TE LA MERECES POR MENTIORSA Y PECADORA, me regaño.
– Tendrá que limpiar la capilla durante toda una semana después de la misa diaria, y deberá hacer el turno de vigilancia nocturna por todo un mes.
–¿Eso es todo? – frunzo el ceño.
–¿Quiere más?
–¡No! – digo y me levanto de la silla de cuero marrón – ¿Puedo retirarme? Me duele todo el cuerpo y quiero descansar.
– Primero vaya y quítese esos harapos – me mira con asco – parece una ramera.
Yo desvío la mirada porque justamente me siento como tal.
– Después de hacer la ronda nocturna puede irse a dormir – miro la hora en el reloj de la madre superiora, son casi las nueve de la noche.
– Gracias madre.
Suelto un suspiro, corro a mi habitación y me hago una nota mental para pedirle perdón a Dios por todo lo que estoy haciendo, esto no está bien, en lo absoluto.
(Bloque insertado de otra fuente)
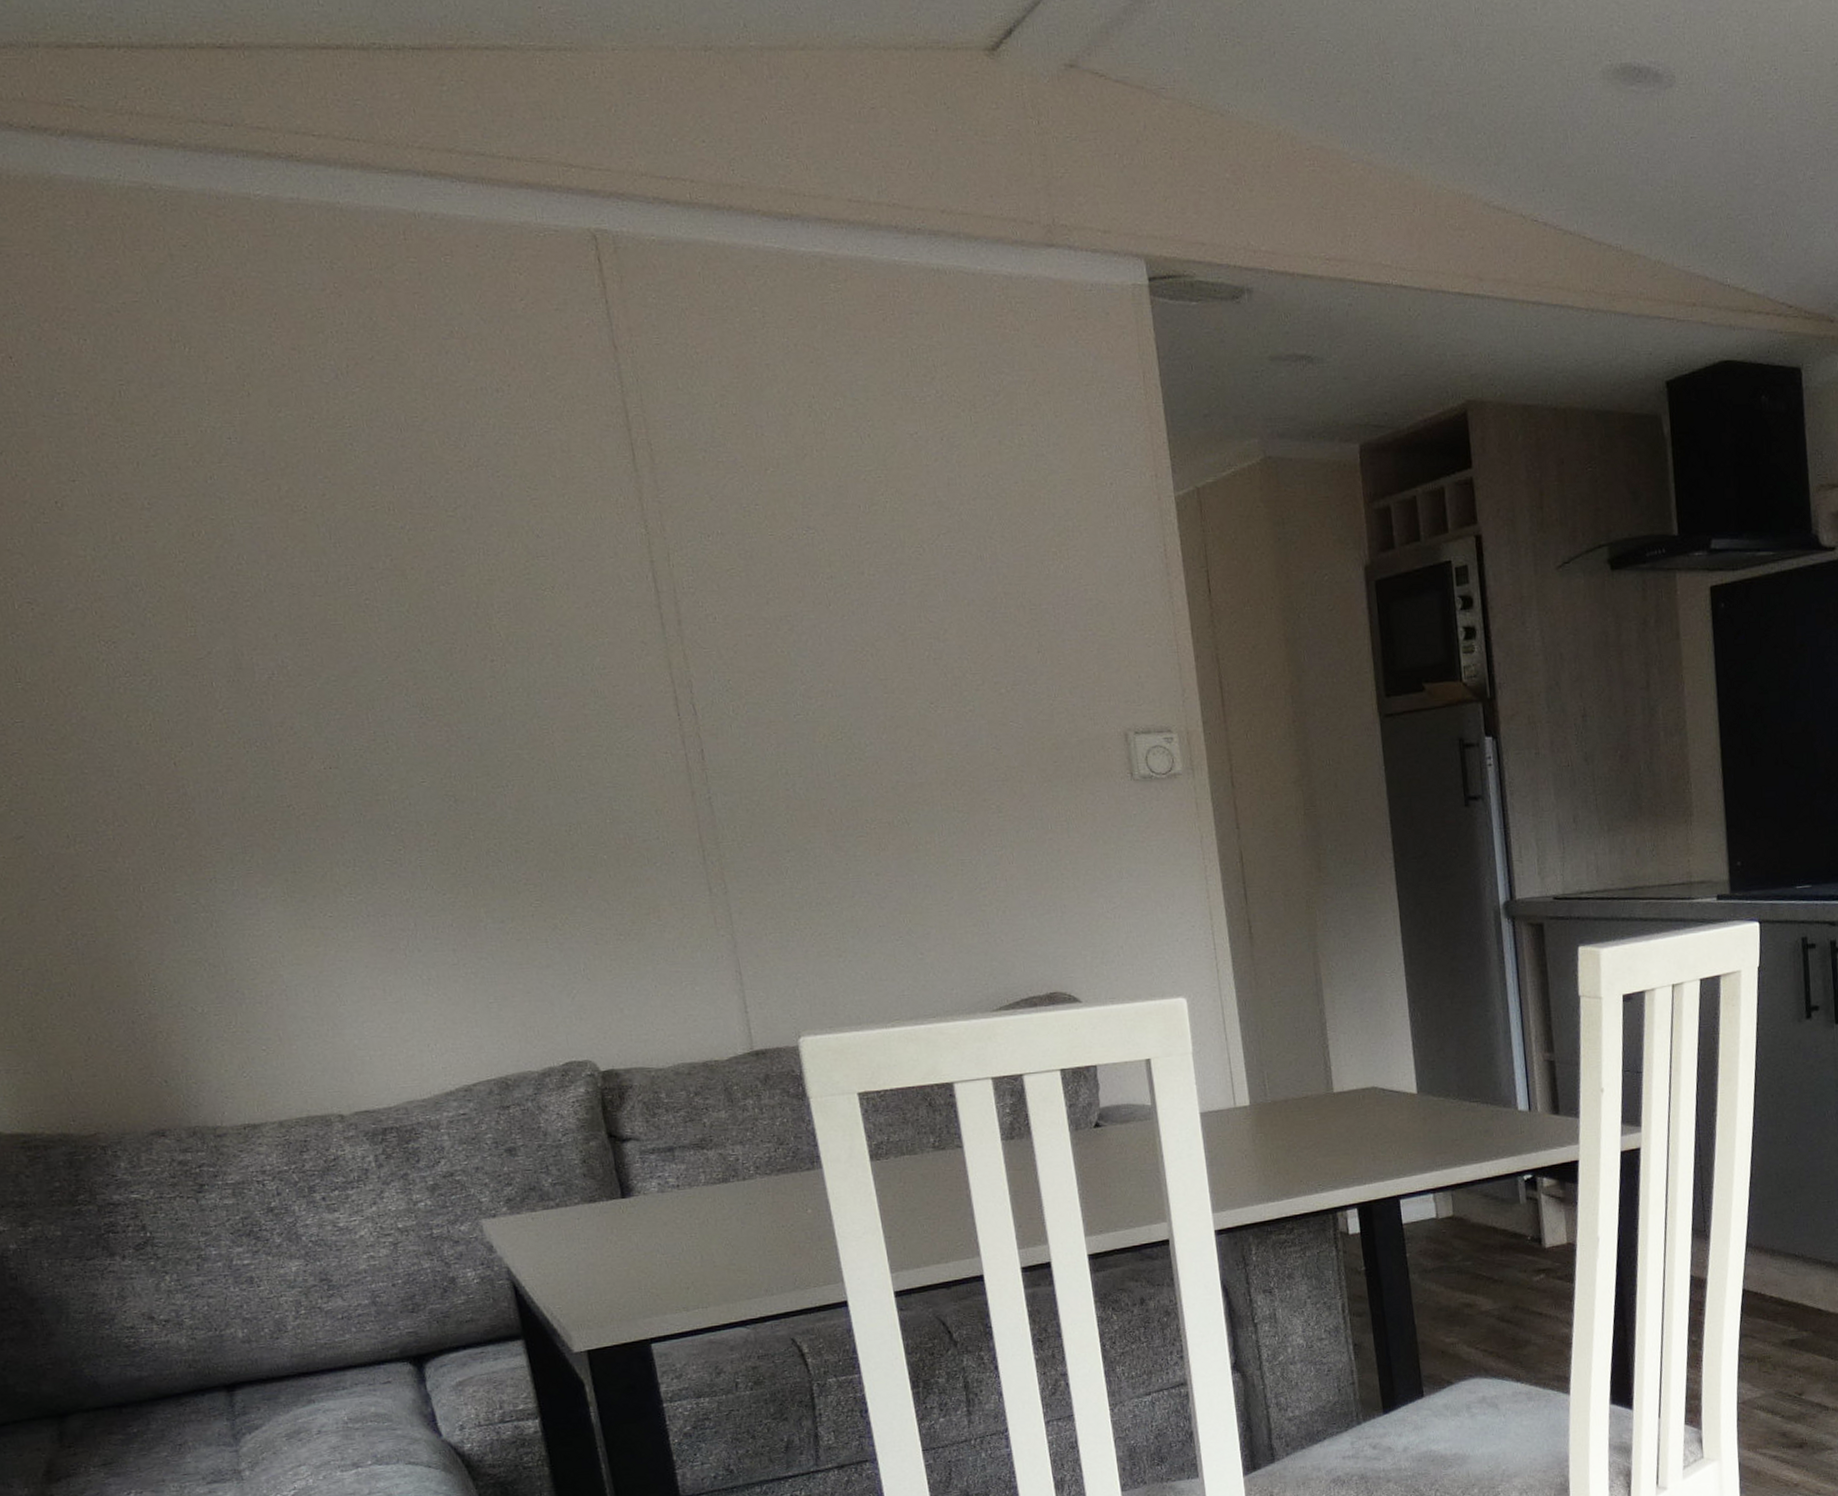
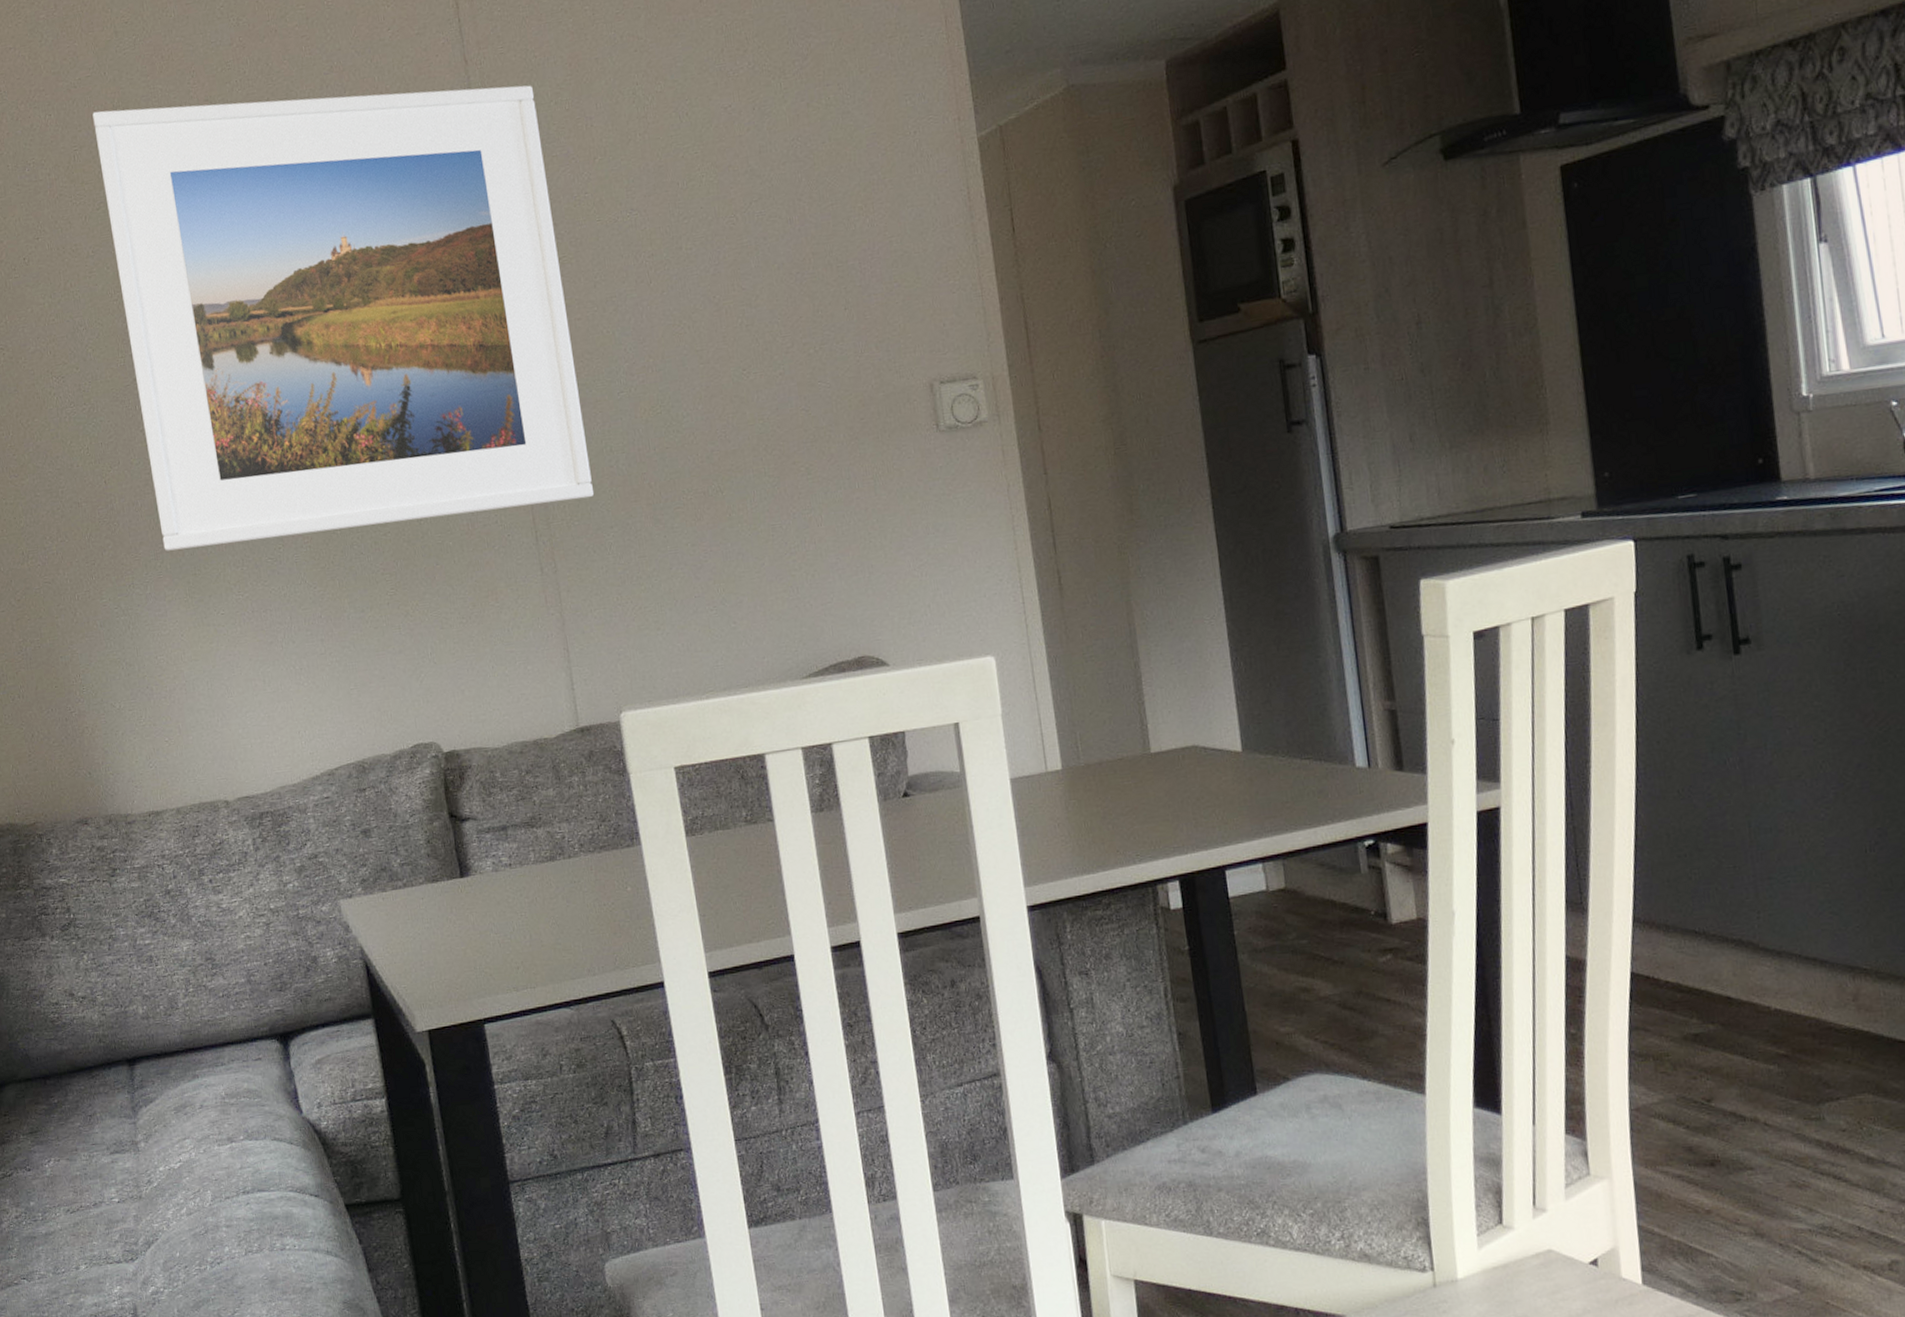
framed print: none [142,343,768,845] -> present [92,85,594,551]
Me cambio de ropa, agarro la linterna de mi compañera y salgo del convento para hacer la ronda.
–¡Ey! Pss – alguien me llama despacito.
Yo miro para todos lados.
– ¡Annabelle! – me gritan y yo miro para los arboles donde hay una persona escondida.
–¿Bastián? – pregunto apuntando la linterna en su dirección.
–¿Quién más podría llamarte a esta hora? – él normaliza su tono de voz, sale de entre los árboles y me sonríe – tienes que venir conmigo, hay algo que quiero mostrarte.
–¿A dónde?
–¿Confías en mí?
– No.
Bastián suelta un bufido y me extiende la mano – ¿Vienes o no?
Yo me muerdo el labio y el dolor me recorre la zona, miro a los ojos de Bastián, después me fijo en su cabello mojado detrás de sus orejas y le agarro la mano. ¿Quién podría decirle que no a un hombre como él? Después de todo ¿Si Eva se comió la manzana, yo porque no me puedo comer a Bastián?
– Voy contigo – respondo sintiendo un escalofrió.